Adrien Desbaillets of healthy food chain SaladStop! Group discusses how the company plans to achieve carbon neutrality by the year 2030
From Amazon to Nestlé, more and more companies are pledging to help fight climate change by reducing their greenhouse gas emissions. One of the most common ways they’re doing so is by buying carbon credits, which are used to offset the emissions that they are unable to get rid of through other methods.
One carbon credit represents an emission reduction of 1 metric tonne of carbon dioxide. The goal of carbon offsets is to reduce a portion—if not all—of a company’s carbon footprint; to achieve near or fully net-zero status.
The revenue generated from purchasing these carbon offsets is often used to invest in environmental projects globally, which may involve developing clean energy technologies, planting trees or removing plastic waste from the environment.
The billion-dollar carbon offsets industry, however, has its limits, with critics arguing that it doesn’t address the root cause of climate change.
In the case of SaladStop! Group, a Singapore-started healthy food chain that runs 69 outlets across 11 cities worldwide, carbon offsets play only a small role in its mission to become carbon neutral by the year 2030.
Read more: SaladStop! Group Launches First Net Zero F&B Store
In June 2022, the company launched its first-ever net-zero store at CapitaSpring in Singapore. Its aim is for all of its existing and new stores in the country and worldwide to be carbon neutral.

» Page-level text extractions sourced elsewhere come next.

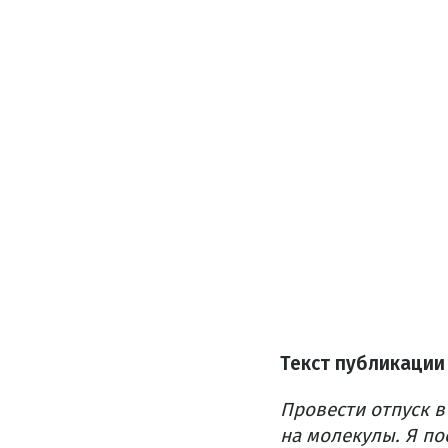
Текст публикации
Провести отпуск в
на молекулы. Я по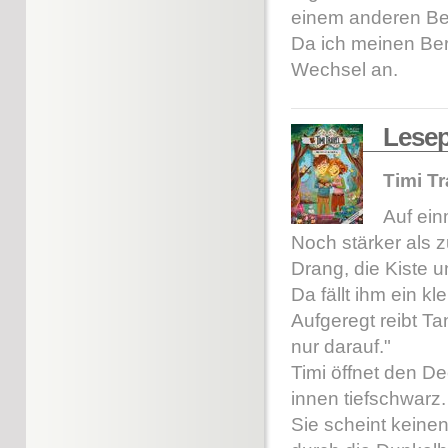
einem anderen Ber
Da ich meinen Ber
Wechsel an.
Lese
Timi T
Auf ein
Noch stärker als z
Drang, die Kiste u
Da fällt ihm ein k
Aufgeregt reibt Ta
nur darauf."
Timi öffnet den Dec
innen tiefschwarz.
Sie scheint keine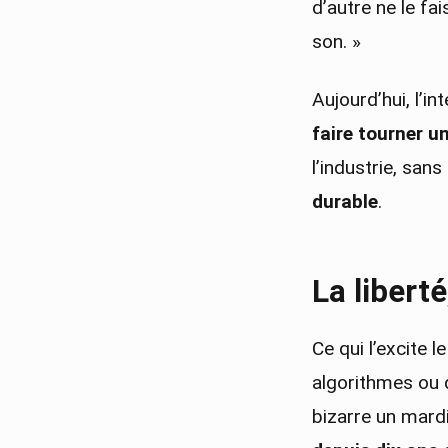
d’autre ne le fai
son. »
Aujourd’hui, l’i
faire tourner u
l’industrie, sa
durable
.
La liberté
Ce qui l’excite 
algorithmes ou d
bizarre un mardi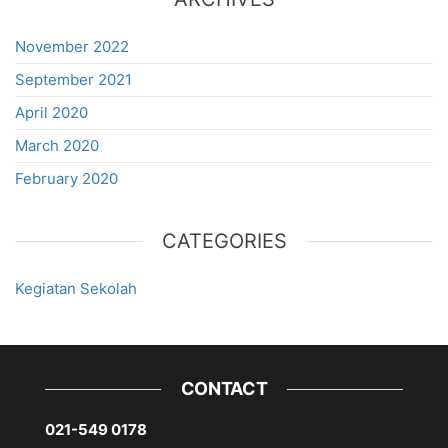
November 2022
September 2021
April 2020
March 2020
February 2020
CATEGORIES
Kegiatan Sekolah
CONTACT
021-549 0178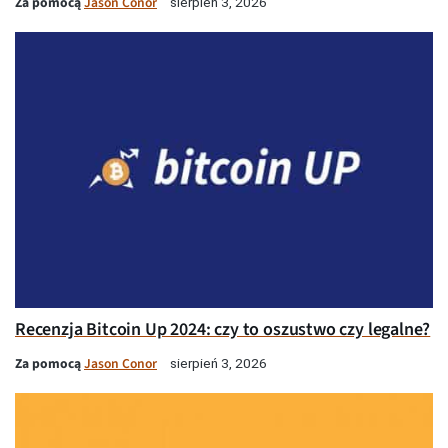
Za pomocą
Jason Conor
sierpień 3, 2026
Recenzja Bitcoin Up 2024: czy to oszustwo czy legalne?
Za pomocą
Jason Conor
sierpień 3, 2026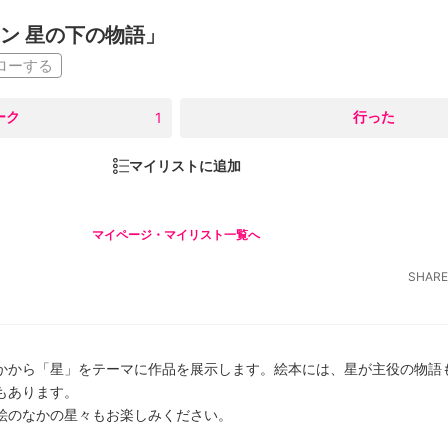
ン 星の下の物語」
ローする
ーク
○
行った
1
マイリストに追加
マイページ・マイリスト一覧へ
SHARE
かから「星」をテーマに作品を展示します。絵本には、星が主役の物語
もあります。
絵のなかの星々もお楽しみください。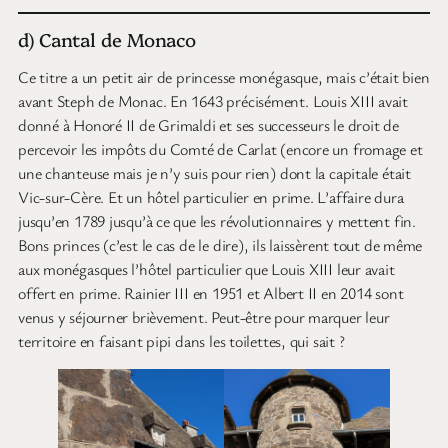
d) Cantal de Monaco
Ce titre a un petit air de princesse monégasque, mais c’était bien
avant Steph de Monac. En 1643 précisément. Louis XIII avait
donné à Honoré II de Grimaldi et ses successeurs le droit de
percevoir les impôts du Comté de Carlat (encore un fromage et
une chanteuse mais je n’y suis pour rien) dont la capitale était
Vic-sur-Cère. Et un hôtel particulier en prime. L’affaire dura
jusqu’en 1789 jusqu’à ce que les révolutionnaires y mettent fin.
Bons princes (c’est le cas de le dire), ils laissèrent tout de même
aux monégasques l’hôtel particulier que Louis XIII leur avait
offert en prime. Rainier III en 1951 et Albert II en 2014 sont
venus y séjourner brièvement. Peut-être pour marquer leur
territoire en faisant pipi dans les toilettes, qui sait ?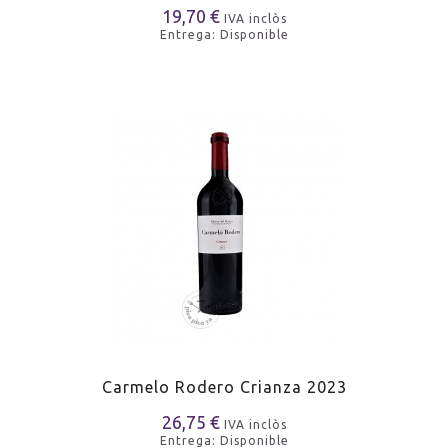
19,70 €
IVA inclòs
Entrega: Disponible
Carmelo Rodero Crianza 2023
26,75 €
IVA inclòs
Entrega: Disponible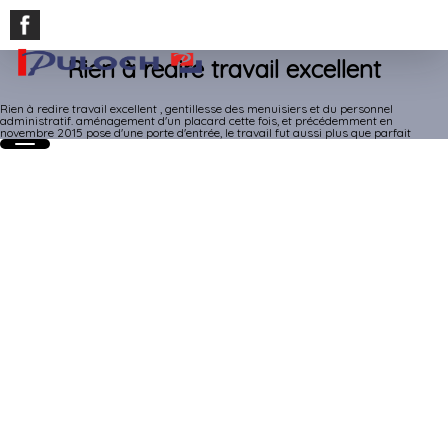
Rien à redire travail excellent
Rien à redire travail excellent , gentillesse des menuisiers et du personnel
administratif. aménagement d'un placard cette fois, et précédemment en
novembre 2015 pose d'une porte d'entrée, le travail fut aussi plus que parfait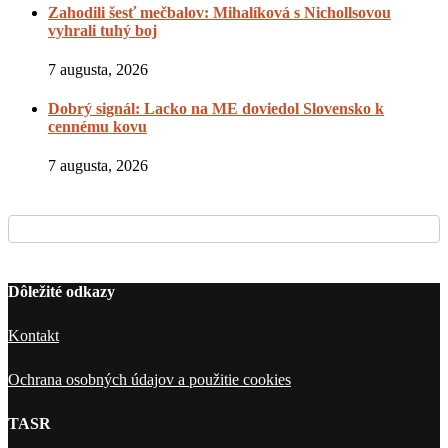
Zahodili šesť mečbalov: Mihalíková s Nichollsovou
vyhrali tuhý boj
7 augusta, 2026
Dobrý signál: Lacko na ME doviedol Slovensko k
cennému kovu
7 augusta, 2026
Dôležité odkazy
Kontakt
Ochrana osobných údajov a použitie cookies
TASR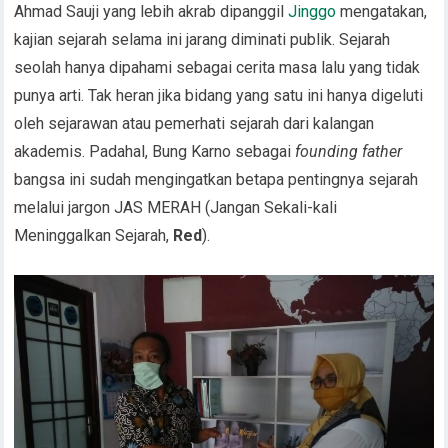
Ahmad Sauji yang lebih akrab dipanggil
Jinggo
mengatakan,
kajian sejarah selama ini jarang diminati publik. Sejarah
seolah hanya dipahami sebagai cerita masa lalu yang tidak
punya arti. Tak heran jika bidang yang satu ini hanya digeluti
oleh sejarawan atau pemerhati sejarah dari kalangan
akademis. Padahal, Bung Karno sebagai
founding father
bangsa ini sudah mengingatkan betapa pentingnya sejarah
melalui jargon JAS MERAH (Jangan Sekali-kali
Meninggalkan Sejarah,
Red
).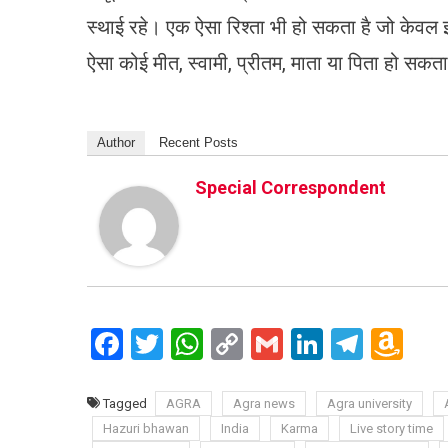
स्थाई रहे। एक ऐसा रिश्ता भी हो सकता है जो केवल इ
ऐसा कोई मीत, स्वामी, प्रीतम, माता या पिता हो सकत
Author
Recent Posts
Special Correspondent
Facebook
Twitter
WhatsApp
Copy
Gmail
LinkedIn
Teleg
Am
Link
Wi
Lis
Tagged
AGRA
Agra news
Agra university
Hazuri bhawan
India
Karma
Live story time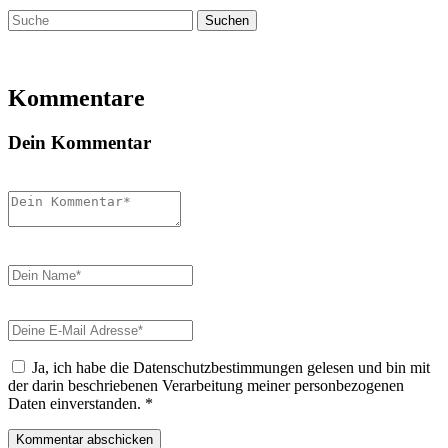
Suchen
nach:
Kommentare
Dein Kommentar
Ja, ich habe die Datenschutzbestimmungen gelesen und bin mit
der darin beschriebenen Verarbeitung meiner personbezogenen
Daten einverstanden.
*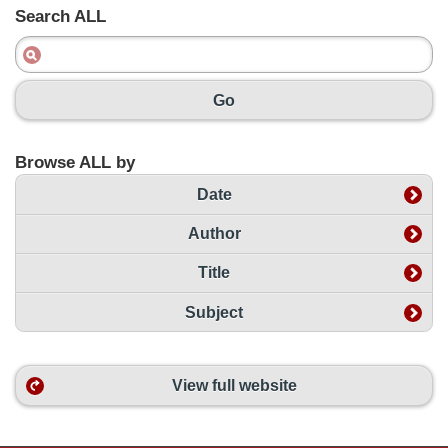
Search ALL
Go
Browse ALL by
Date
Author
Title
Subject
View full website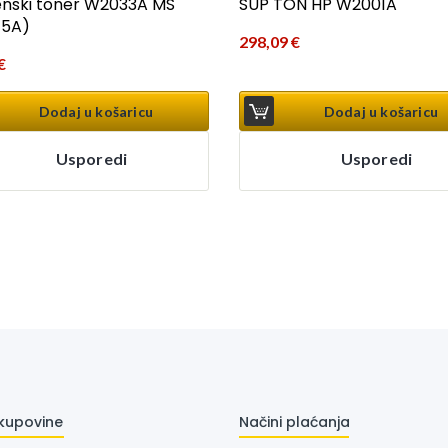
nski toner W2033A MS
SUP TON HP W2001A
15A)
298,09
€
€
Dodaj u košaricu
Dodaj u košaricu
Usporedi
Usporedi
 kupovine
Načini plaćanja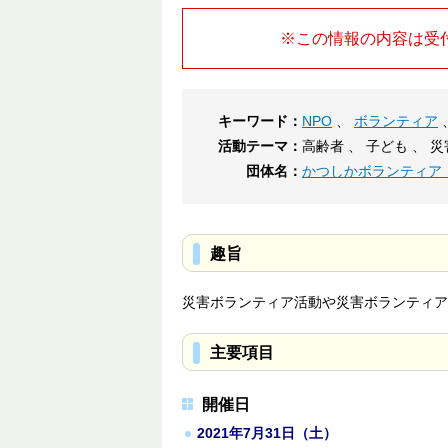
※この情報の内容は受
キーワード：
NPO
、
ボランティア
活動テーマ：
高齢者 、 子ども 、 
団体名：
かつしかボランティア
趣旨
災害ボランティア活動や災害ボランティア
主要項目
開催日
2021年7月31日（土）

“As a business, we always try to push the boundaries,” says Adrien Desbaillets, who started SaladStop! in 2009 with his father Daniel. “When we first started, we wanted to serve healthy food in a different format at a more affordable price point. Now, we’re challenging the definition of net zero. We’re saying it’s not good enough to say you want to offset. We’ve got to do more than that.”
Desbaillets shares that SaladStop!’s net-zero journey began two years ago when the company decided to assess the carbon footprint of its supply chain.
“We were already sourcing a lot locally and regionally, about 80 percent of our ingredients in fact. Our customers also have the option to offset the footprint of their food through our app. All this then led to the conversation about the [impact of the] rest of our business, including our construction, which is something we didn’t know much about at the time.”
Desbaillets is referring to embodied carbon, which is the emissions associated with the construction of a place, building or infrastructure throughout its entire life cycle, from the building materials to the construction practices used.
To understand its embodied and operational carbon footprint, SaladStop! brought in climate-tech company Unravel Carbon to conduct a comprehensive assessment.